New Maps of Paradise, recipe currently on display at the Nickle Arts Museum at the University of Calgary features the work of artists Eric Moschopedis and Mia Rushton. Both artists are Calgary based and the work is focused on community based social projects that the two artists have performed collaboratively since 2007. Moschopedis comes from a theatre background, while Rushton is focused on a craft based practice.
There is a strong presence of textiles present within the show, including the work titled because even under the cover of darkness we are haunted by the past. This work is an ongoing quilting project that began in 2012. The artists conducted ten-question interviews with people they were familiar with. After the interviews, the artists would choose a phrase that they felt represented the interviewee and imagined that phrase in the form of a quilt.

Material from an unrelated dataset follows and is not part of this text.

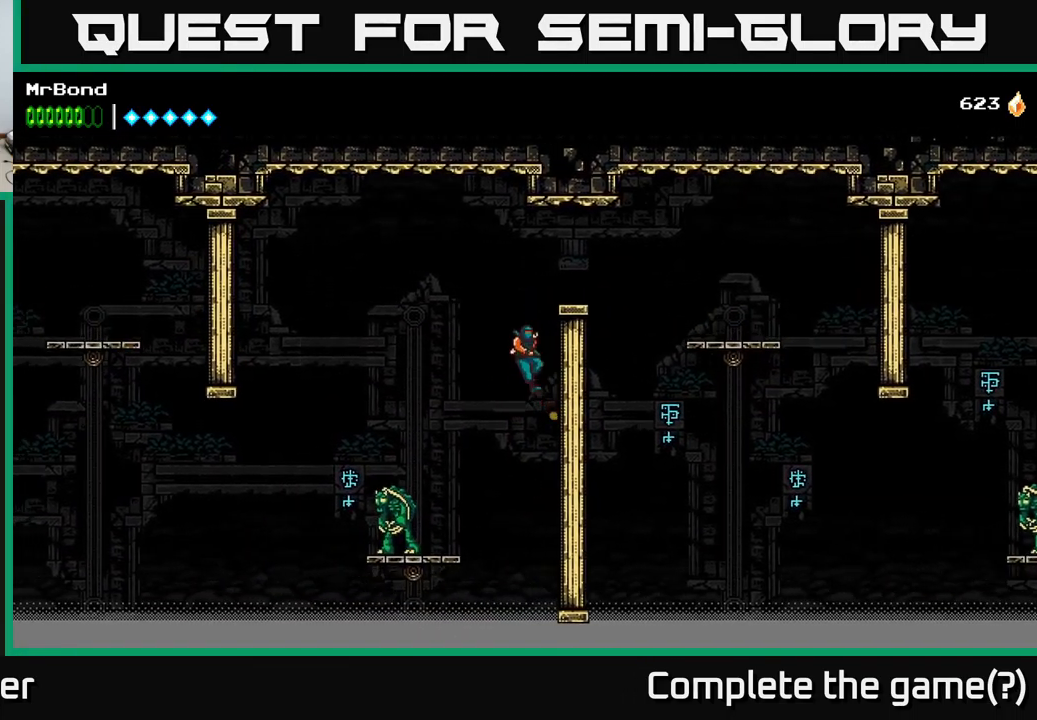
{"buttons": [], "left_stick": "center", "right_stick": "center", "events": [[16, "DPAD_LEFT", "down"], [133, "A", "up"], [400, "DPAD_LEFT", "up"]]}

Another textile work in the show is we knew the future/before disappearing all together. This work consists of four quilted banners, spelling out the title of the work on either side of four panels. This piece represents and celebrates youthful hope, demise and the collectivity of the art community. From one side of the gallery you can read the words, we knew the future, while from the other side of the gallery you can read, before disappearing all together.
Diana Sherlock’s curatorial ability to translate this performative work into a museum display was due to her borrowing cultural geography and ethnological display techniques. The work requires the viewer to engage and read the accompanying text. However, the viewer is rewarded with a clear and deep understanding of the meaning of the work upon doing so.
Running until April 2nd, Eric and Mia: New Maps of Paradise is a strong representation of craft, community and the city of Calgary as a whole.